Roman Abramovich only admonished Carlo Ancelotti over his use of Fernando Torres once. Not for failing to select the out-of-sorts £50 million (Dh289,918m) striker as Chelsea's Premier League title slipped away from them; but for deciding to start him against Liverpool six days after that record transfer.
Too early and too much pressure thought Chelsea's owner. Torres failed to find the net, or even threaten to, and Liverpool counter-attacked their way to a 1-0 Stamford Bridge win. Though Ancelotti, who'd been on unsteady ground with his employer since the preceding season's Champions League exit to Inter Milan, was never instructed over his use of Torres again, he admits there was an expectation the Spain international should start.
Torres with one goal in 23 appearances since signing without a full medical is no longer the Italian's problem. The manner in which his successor has handled the febrile politics of the Chelsea dressing room is instructive.
A mere five games into his first season as manager, Andre Villas-Boas has already benched every one of Chelsea's senior figures. On Tuesday both Frank Lampard and John Terry started the club's first Champions League fixture alongside their manager in the dugout - an unprecedented move in such an important fixture.
Even if a trip to Manchester United awaited this afternoon, neither England international believed an evening's rest made strategic sense. Asked how the pair responded to their omission, the normally garrulous Villas-Boas offers a single sentence reply. "They are good professionals and have a good relationship with their manager," he says.
Villas-Boas appears to have made a double calculation. First, that if he is to establish authority over a squad accustomed to winning wars of will with managers it has to be done early, while he retains Abramovich's full support. Second, that if Chelsea are to compete with the vitality of United and Manchester City for the main domestic title he will need the flexibility to change all his personnel. No one, not even Terry and Lampard can be guaranteed a start.
Though Torres was publicly upbraided for an interview in Spain where he talked of "the type of player Chelsea have, an old player who plays very slowly, who holds possession", the thinking was that of both owner and manager. In press conferences Villas-Boas rails against the idea that Chelsea's squad is too aged to win the Premier League, yet the switch in tactics from the younger eleven that defeated Bayer Leverkusen was marked.
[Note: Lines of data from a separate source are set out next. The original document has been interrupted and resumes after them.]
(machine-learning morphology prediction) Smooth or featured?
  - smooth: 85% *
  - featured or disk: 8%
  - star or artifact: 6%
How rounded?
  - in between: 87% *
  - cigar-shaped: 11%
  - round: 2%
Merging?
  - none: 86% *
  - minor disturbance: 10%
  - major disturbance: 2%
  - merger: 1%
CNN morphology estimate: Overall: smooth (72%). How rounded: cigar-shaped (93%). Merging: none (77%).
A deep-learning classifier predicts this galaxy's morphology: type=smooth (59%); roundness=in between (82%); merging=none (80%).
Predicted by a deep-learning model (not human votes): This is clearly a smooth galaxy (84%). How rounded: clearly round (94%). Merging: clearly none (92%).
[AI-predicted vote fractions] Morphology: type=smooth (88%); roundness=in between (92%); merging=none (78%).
With David Luiz driving forward from central defence, Raul Meireles striking long accurate forward passes from deep midfield positions, and Juan Mata flitting across the forward line, Chelsea were a quicker, more "vertical" team than the side opponents have become accustomed to. The method was not without it's drawbacks, foremost the defensive naivety that allowed Leverkusen in on goal too often for comfort, but it was headed in Villas-Boas' requested direction.
"The manager wants me to use an attacking style where I have greater contact and relationship with my teammates," explains Mata. "He wants play to be vertical and a lot of passes. He wants me to be very much involved in those passes and setting up goals. He also wants me to score goals. When you are behind the strikers your role is to set up goals and provide those passes but also to score as well."
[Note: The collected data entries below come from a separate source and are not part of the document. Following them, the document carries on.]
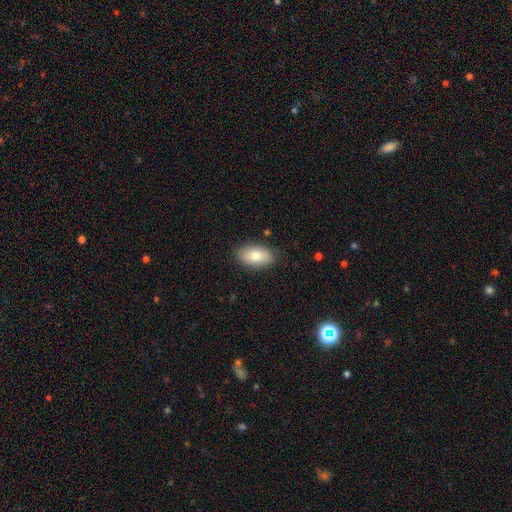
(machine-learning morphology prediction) type=smooth (78%); roundness=in between (92%); merging=none (86%).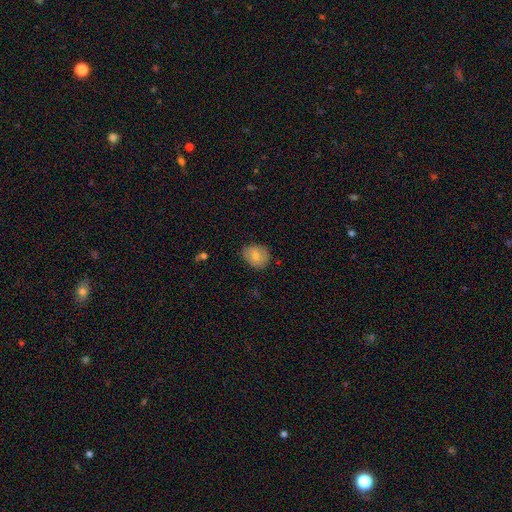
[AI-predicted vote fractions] Smooth or featured? Predicted: smooth (p=0.77). How rounded? Predicted: round (p=0.61). Merging? Predicted: none (p=0.77).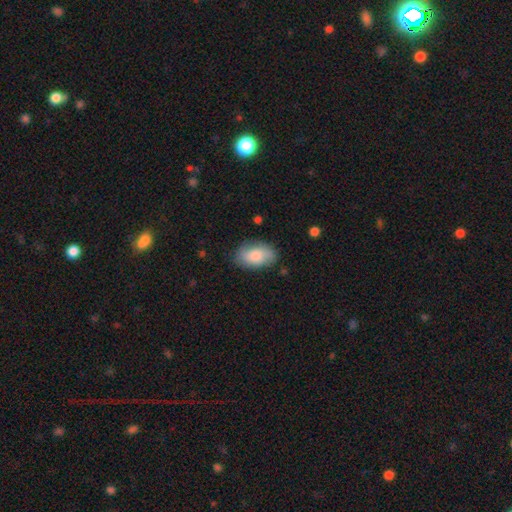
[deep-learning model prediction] Smooth or featured? Predicted: smooth (p=0.74). How rounded? Predicted: in between (p=0.91). Merging? Predicted: none (p=0.74).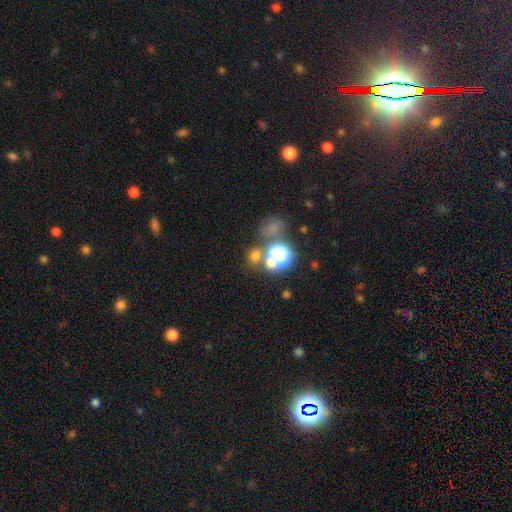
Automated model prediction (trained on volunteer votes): Smooth or featured: smooth — 62% (star or artifact — 30%)
How rounded: round — 82% (in between — 17%)
Merging: none — 62% (merger — 24%)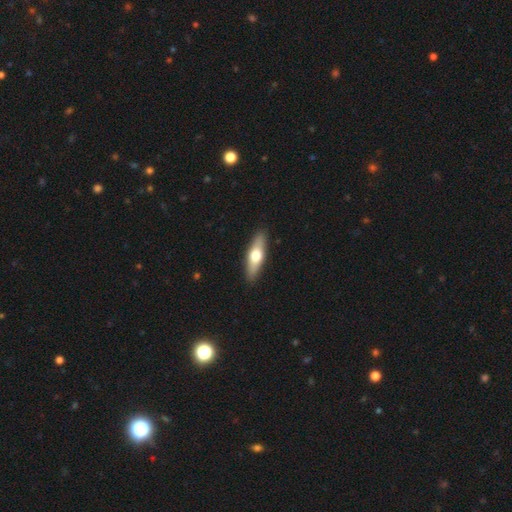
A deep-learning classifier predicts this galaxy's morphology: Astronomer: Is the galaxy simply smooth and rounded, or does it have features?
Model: smooth — 53% (runner-up: featured or disk, 42%).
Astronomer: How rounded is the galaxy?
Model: cigar-shaped — 57% (runner-up: in between, 40%).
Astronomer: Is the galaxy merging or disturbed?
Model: none — 90%.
The most expensive acquisition of the Villas-Boas era, Mata has netted twice in his first three Chelsea appearances. The Spaniard's agile inventiveness coupled with Meireles' dynamism and precision promise to be fundamental to the new manager's attempts to reinvent Chelsea.
"I am working on the speed of possession," says Villas-Boas. "But I think speed of possession is also helped by the way you challenge players in training with different exercises. Not that they weren't challenged before, but I think we have gone one step further in terms of training intensity compared to last year. Maybe that can have an effect in the games.
"I think it's important because of the nature of British football. Because it is full of high speed and high emotion. You have to have criteria in your decisions but also know you have to accelerate, because in the end what takes people out of their seats is emotion. And as soon as you regain the ball people are expecting something and expecting some kind of reaction. And maybe that's what we're trying to transform."
A manager makes his changes quickly at Chelsea or not at all.